:: Source material ::

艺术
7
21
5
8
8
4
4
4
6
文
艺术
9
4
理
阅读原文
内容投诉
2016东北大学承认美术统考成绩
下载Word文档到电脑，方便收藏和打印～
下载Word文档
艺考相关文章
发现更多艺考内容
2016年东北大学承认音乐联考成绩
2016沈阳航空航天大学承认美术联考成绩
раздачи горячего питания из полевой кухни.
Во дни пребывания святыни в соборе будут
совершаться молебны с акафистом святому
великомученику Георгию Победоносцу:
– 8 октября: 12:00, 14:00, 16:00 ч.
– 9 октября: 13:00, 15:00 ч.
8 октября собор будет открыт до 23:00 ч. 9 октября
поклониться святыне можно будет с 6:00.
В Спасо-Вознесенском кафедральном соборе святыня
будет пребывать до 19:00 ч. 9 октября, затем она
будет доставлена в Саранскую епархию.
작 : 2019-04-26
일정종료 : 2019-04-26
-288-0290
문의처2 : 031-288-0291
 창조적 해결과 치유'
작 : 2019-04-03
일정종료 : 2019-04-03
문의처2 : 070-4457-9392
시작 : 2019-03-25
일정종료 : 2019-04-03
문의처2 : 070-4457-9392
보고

:::
:: Source material ::

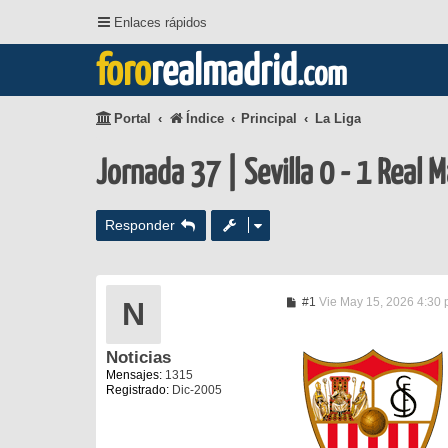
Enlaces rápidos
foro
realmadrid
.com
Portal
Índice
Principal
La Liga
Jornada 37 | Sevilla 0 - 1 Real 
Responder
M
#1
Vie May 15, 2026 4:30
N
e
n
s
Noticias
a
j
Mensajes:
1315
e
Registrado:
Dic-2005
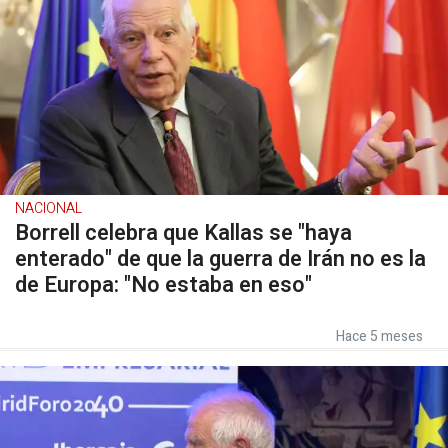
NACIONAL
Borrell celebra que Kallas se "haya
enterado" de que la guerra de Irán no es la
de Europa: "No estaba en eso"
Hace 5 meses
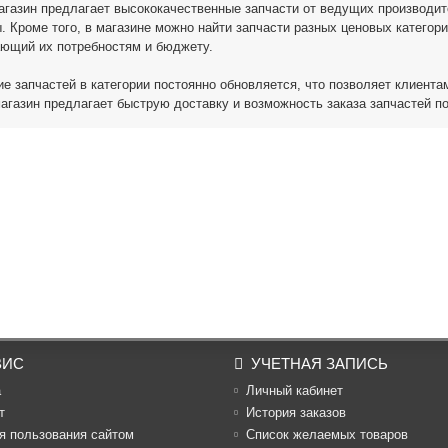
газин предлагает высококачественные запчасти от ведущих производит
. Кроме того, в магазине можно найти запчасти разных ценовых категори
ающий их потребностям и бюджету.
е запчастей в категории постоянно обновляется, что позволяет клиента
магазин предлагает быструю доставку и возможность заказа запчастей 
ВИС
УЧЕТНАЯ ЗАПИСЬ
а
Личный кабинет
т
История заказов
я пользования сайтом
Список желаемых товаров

:::
:: Source material ::

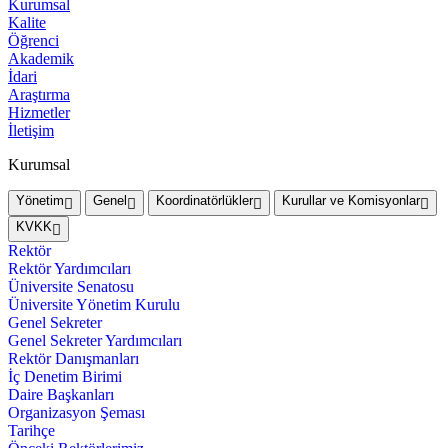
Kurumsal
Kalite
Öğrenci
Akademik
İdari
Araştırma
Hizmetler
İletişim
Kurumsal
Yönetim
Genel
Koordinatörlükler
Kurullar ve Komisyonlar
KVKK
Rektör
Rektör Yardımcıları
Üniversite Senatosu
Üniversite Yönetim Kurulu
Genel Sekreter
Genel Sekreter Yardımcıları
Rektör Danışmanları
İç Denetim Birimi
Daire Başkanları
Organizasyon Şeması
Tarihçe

:::

» Written task: Reproduce the lines above word for word, starting at the line that contains "газин предлагает высококачественные" and stopping after the line that contains "Список желаемых товаров".

» Problem solution:
газин предлагает высококачественные запчасти от ведущих производит
. Кроме того, в магазине можно найти запчасти разных ценовых категори
ающий их потребностям и бюджету.
е запчастей в категории постоянно обновляется, что позволяет клиента
магазин предлагает быструю доставку и возможность заказа запчастей 
ВИС
УЧЕТНАЯ ЗАПИСЬ
а
Личный кабинет
т
История заказов
я пользования сайтом
Список желаемых товаров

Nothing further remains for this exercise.